◆ **TASK GOAL**: Keep each entry exactly as written when you repeat it, and skip the images.

◆ **DATA EXCERPTS**:
━━━━━━━━━━━━━━━━

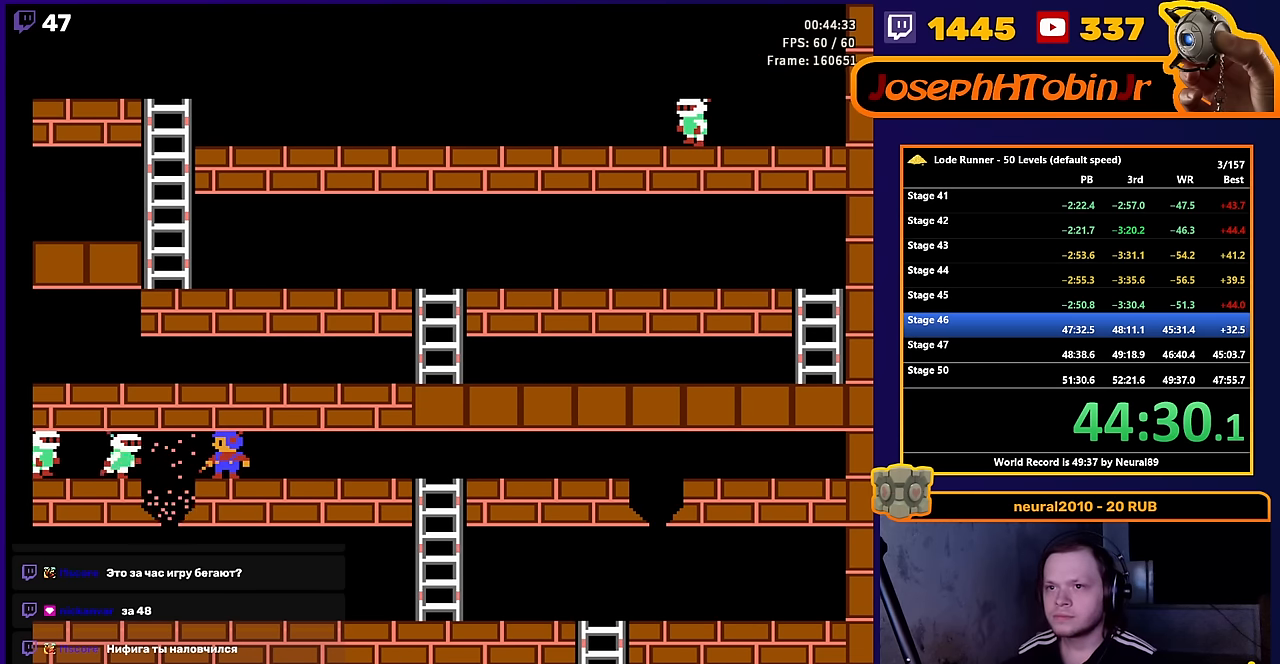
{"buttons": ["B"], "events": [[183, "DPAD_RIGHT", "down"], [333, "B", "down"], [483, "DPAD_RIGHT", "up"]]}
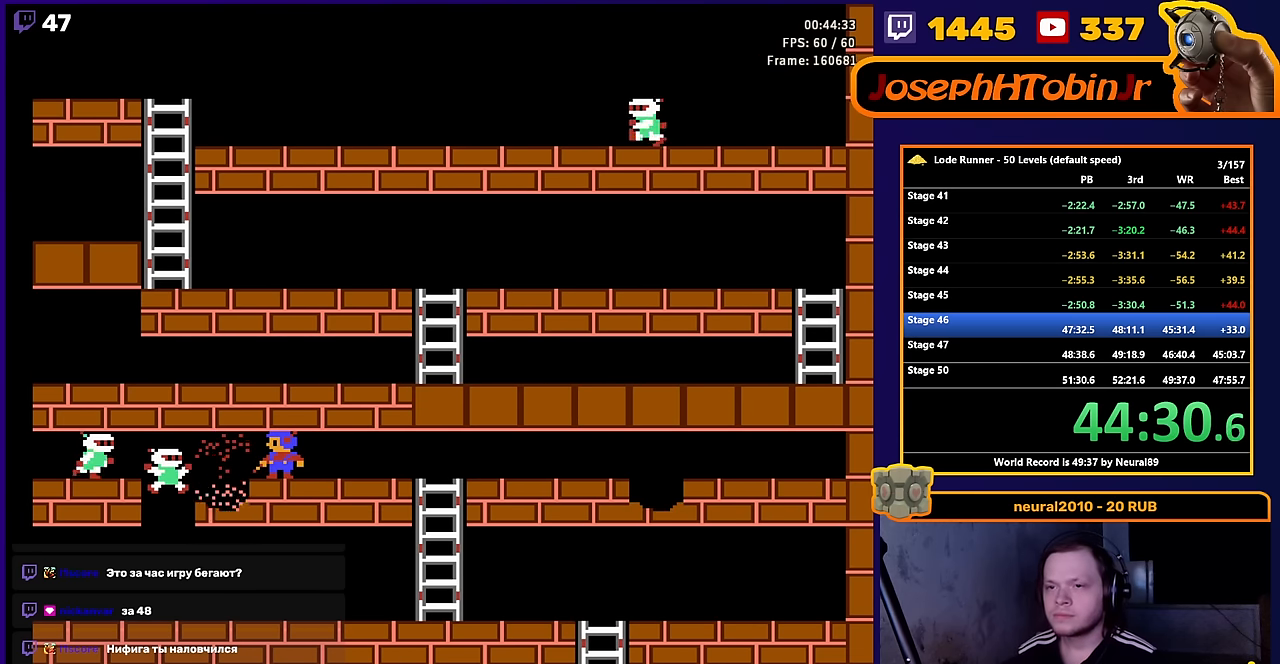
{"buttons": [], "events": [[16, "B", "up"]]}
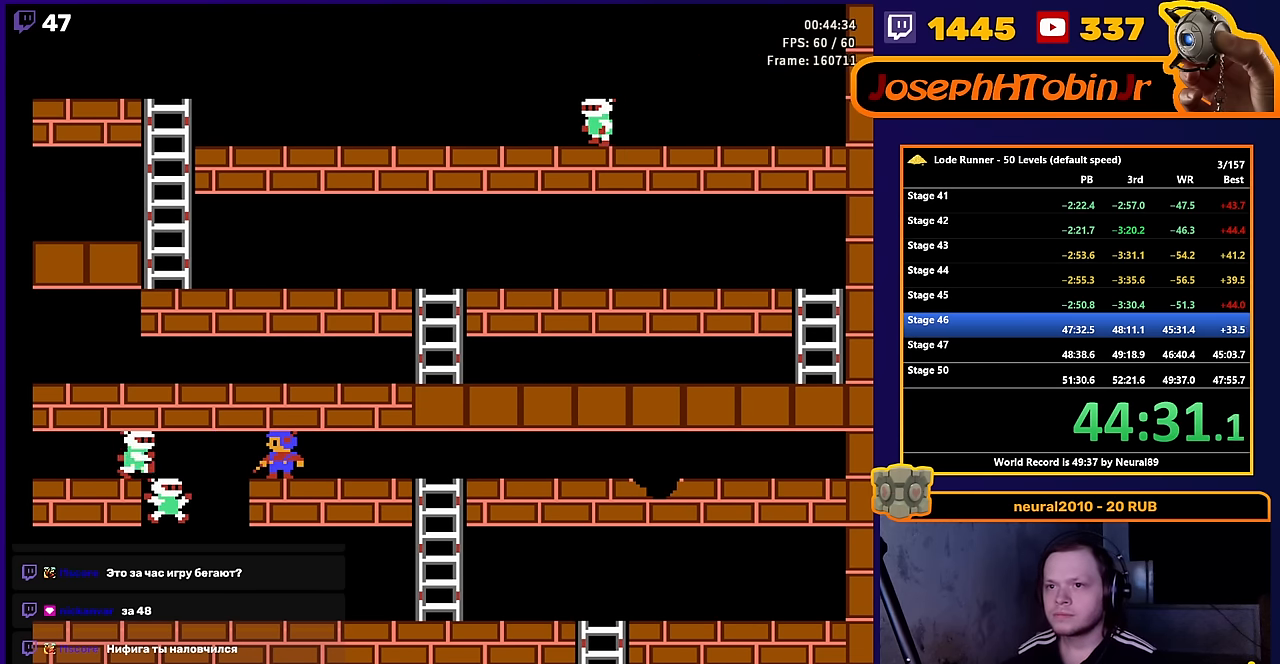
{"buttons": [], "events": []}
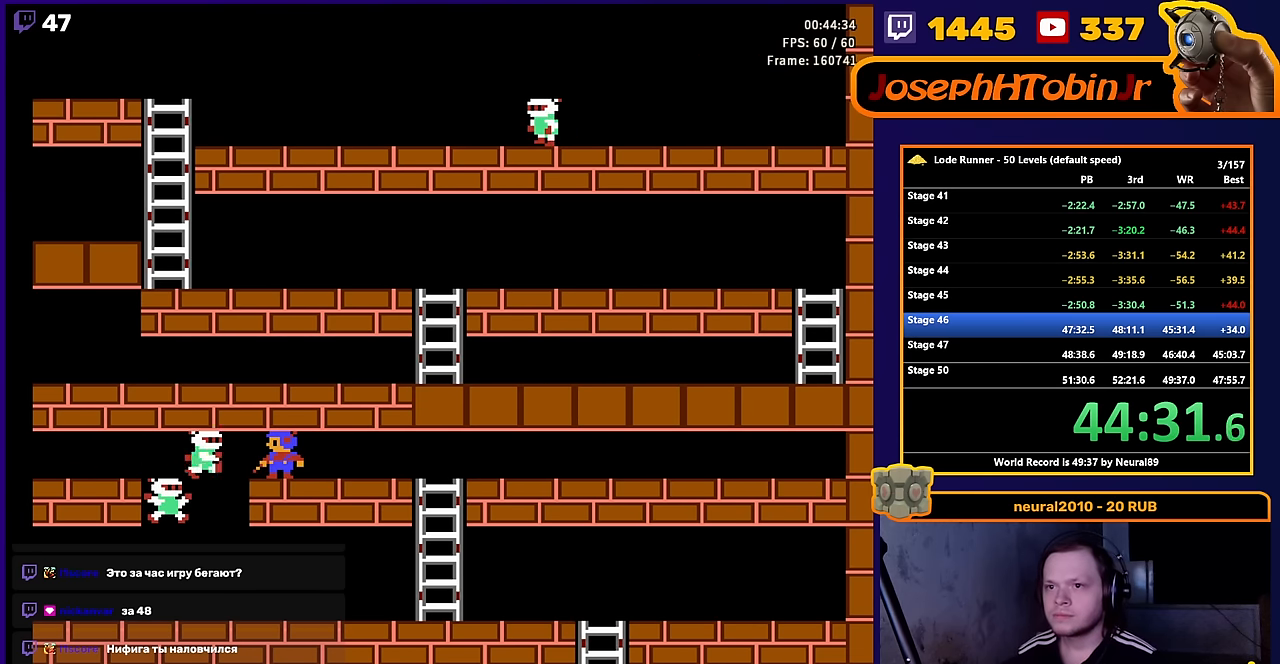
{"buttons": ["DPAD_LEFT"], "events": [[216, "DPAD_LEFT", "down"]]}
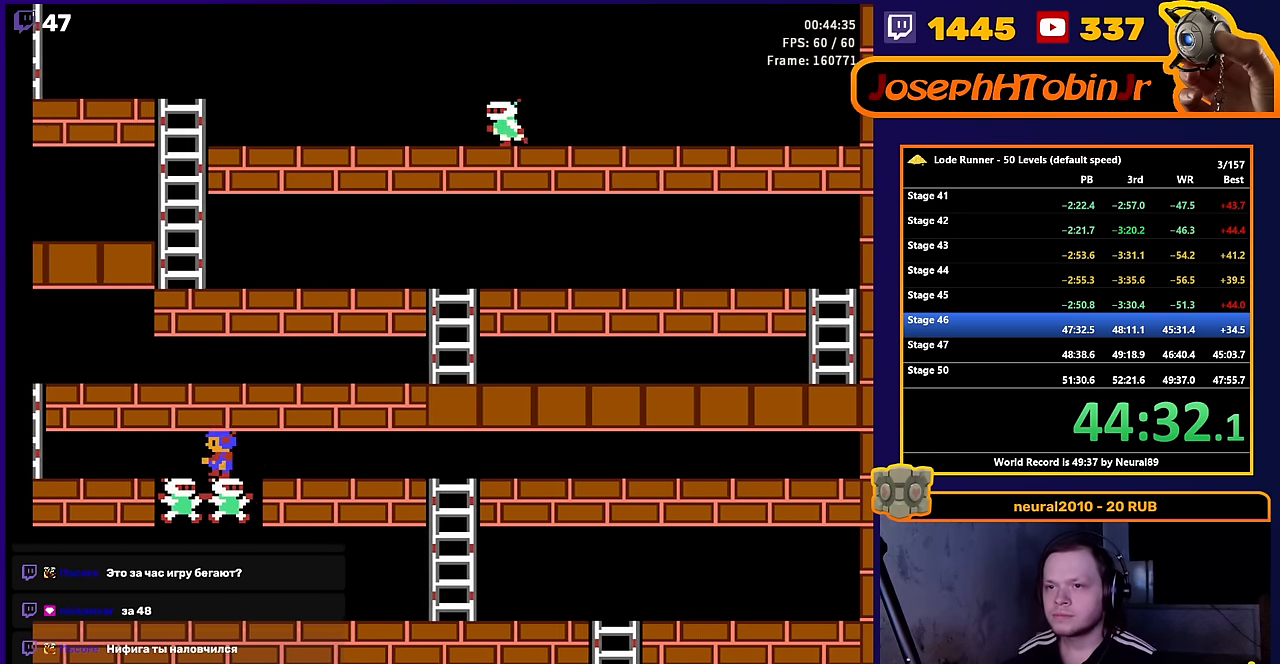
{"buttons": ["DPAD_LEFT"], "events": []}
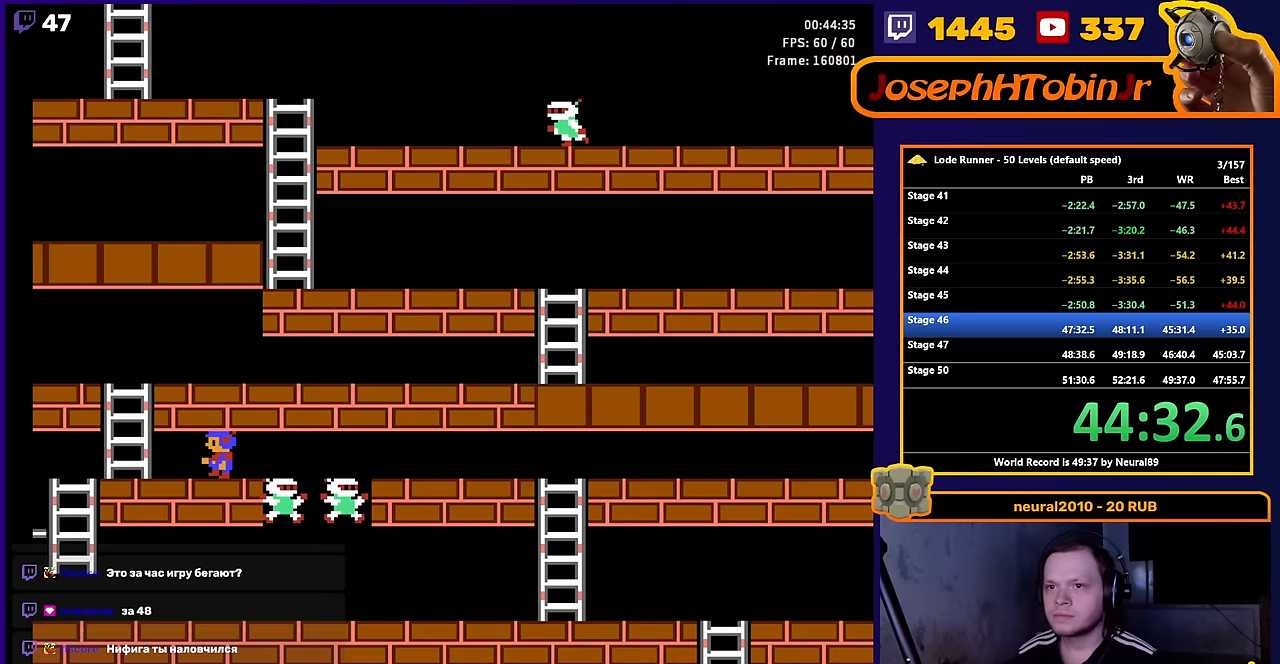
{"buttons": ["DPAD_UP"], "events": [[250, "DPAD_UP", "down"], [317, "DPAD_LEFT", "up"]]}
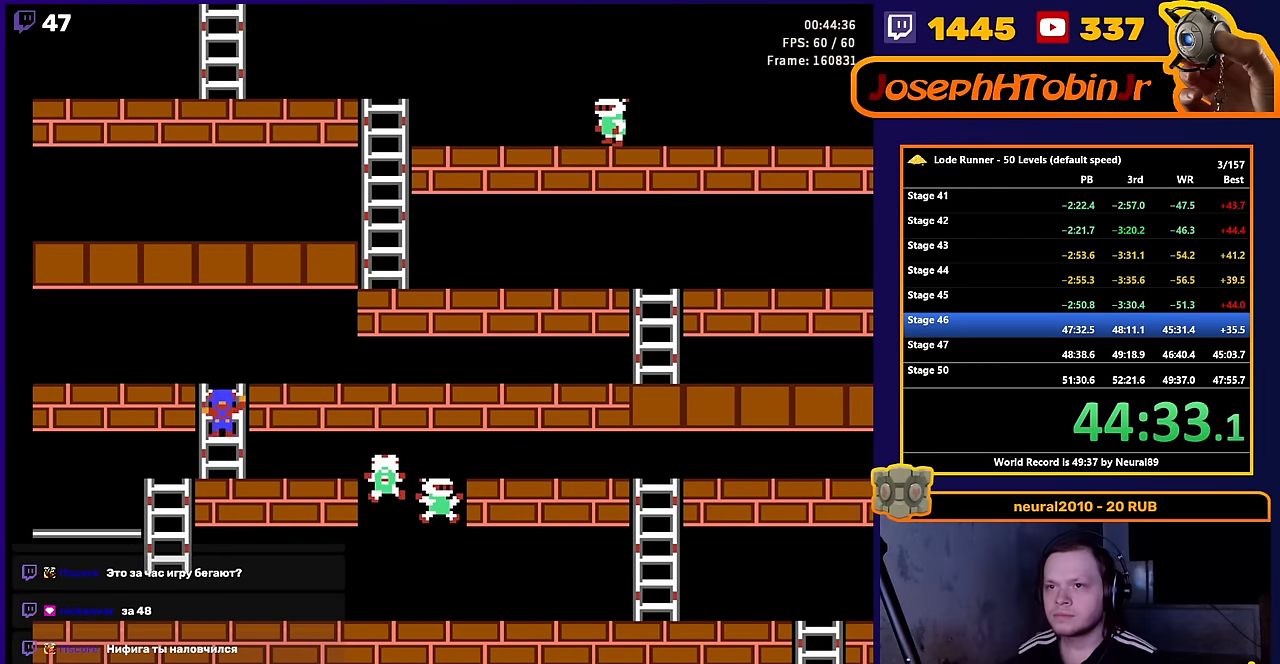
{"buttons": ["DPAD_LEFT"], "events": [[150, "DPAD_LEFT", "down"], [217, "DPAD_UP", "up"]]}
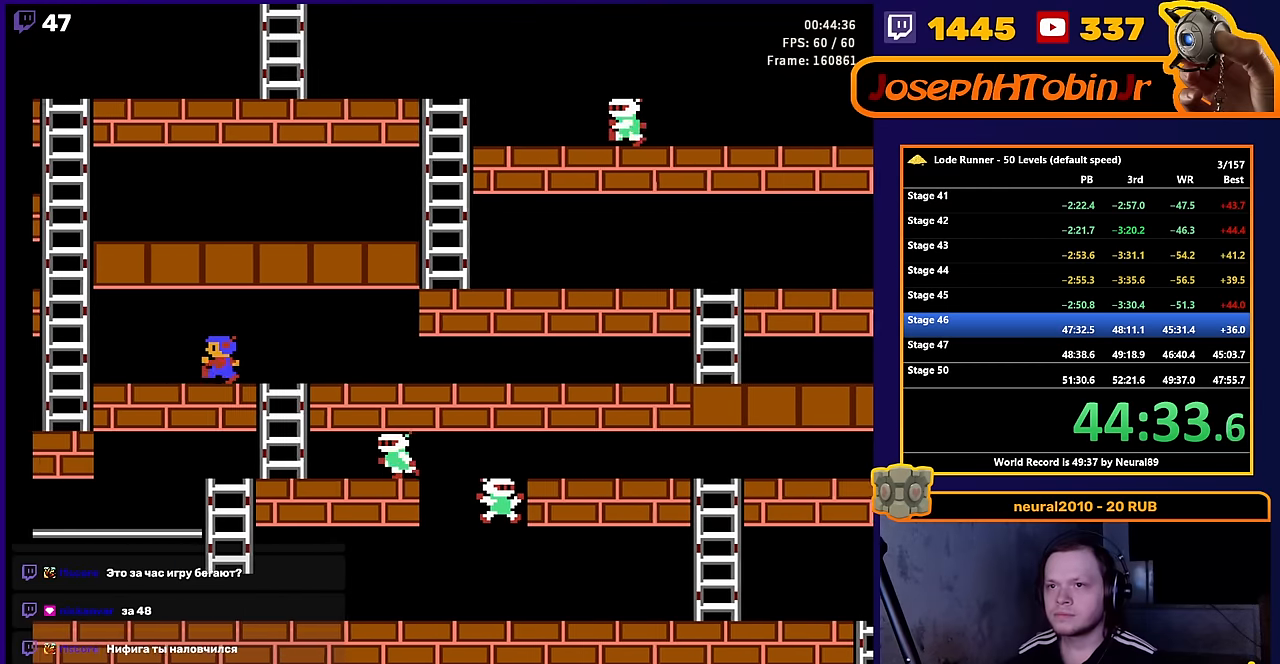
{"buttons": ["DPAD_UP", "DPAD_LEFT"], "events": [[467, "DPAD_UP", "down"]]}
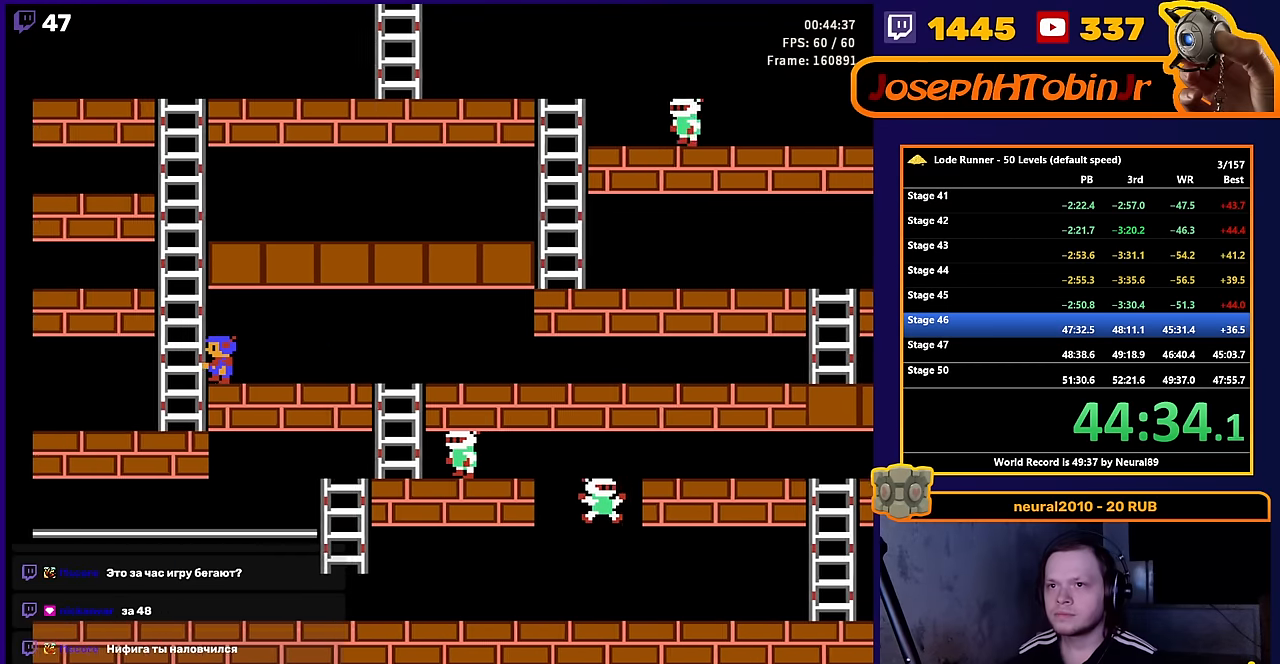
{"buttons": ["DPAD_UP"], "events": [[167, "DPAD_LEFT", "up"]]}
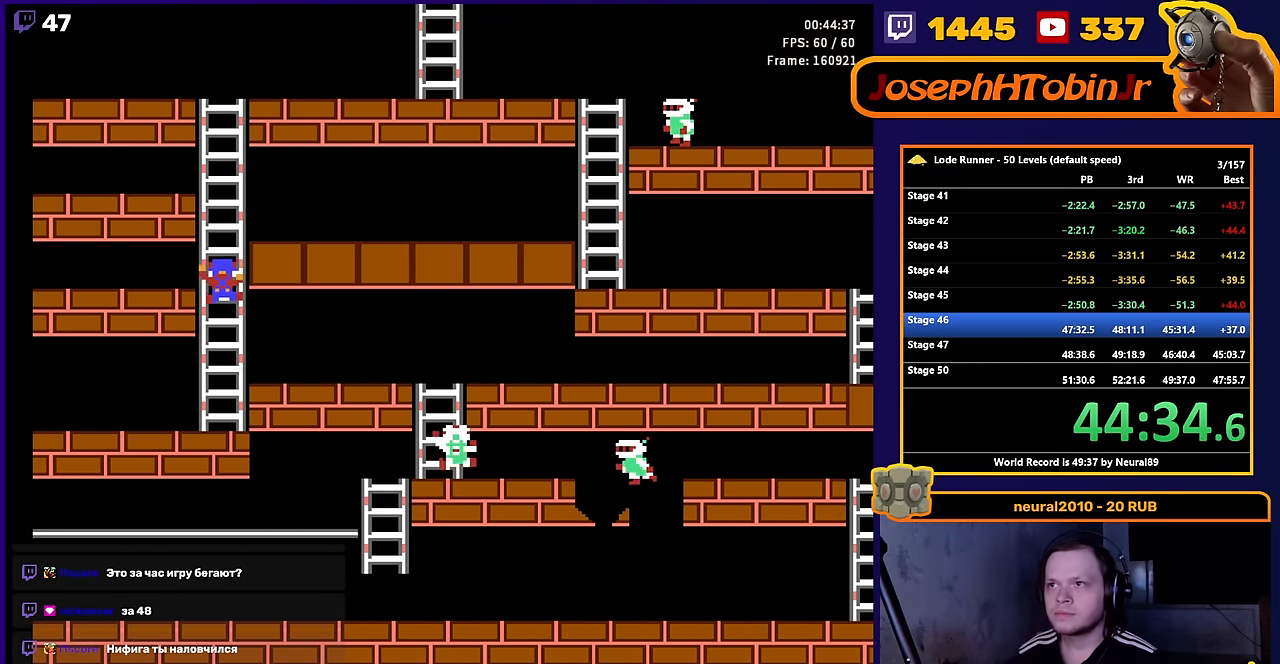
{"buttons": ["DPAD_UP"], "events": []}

━━━━━━━━━━━━━━━━

◆ **TASK RESPONSE**:
{"buttons": ["B"], "events": [[183, "DPAD_RIGHT", "down"], [333, "B", "down"], [483, "DPAD_RIGHT", "up"]]}
{"buttons": [], "events": [[16, "B", "up"]]}
{"buttons": [], "events": []}
{"buttons": ["DPAD_LEFT"], "events": [[216, "DPAD_LEFT", "down"]]}
{"buttons": ["DPAD_LEFT"], "events": []}
{"buttons": ["DPAD_UP"], "events": [[250, "DPAD_UP", "down"], [317, "DPAD_LEFT", "up"]]}
{"buttons": ["DPAD_LEFT"], "events": [[150, "DPAD_LEFT", "down"], [217, "DPAD_UP", "up"]]}
{"buttons": ["DPAD_UP", "DPAD_LEFT"], "events": [[467, "DPAD_UP", "down"]]}
{"buttons": ["DPAD_UP"], "events": [[167, "DPAD_LEFT", "up"]]}
{"buttons": ["DPAD_UP"], "events": []}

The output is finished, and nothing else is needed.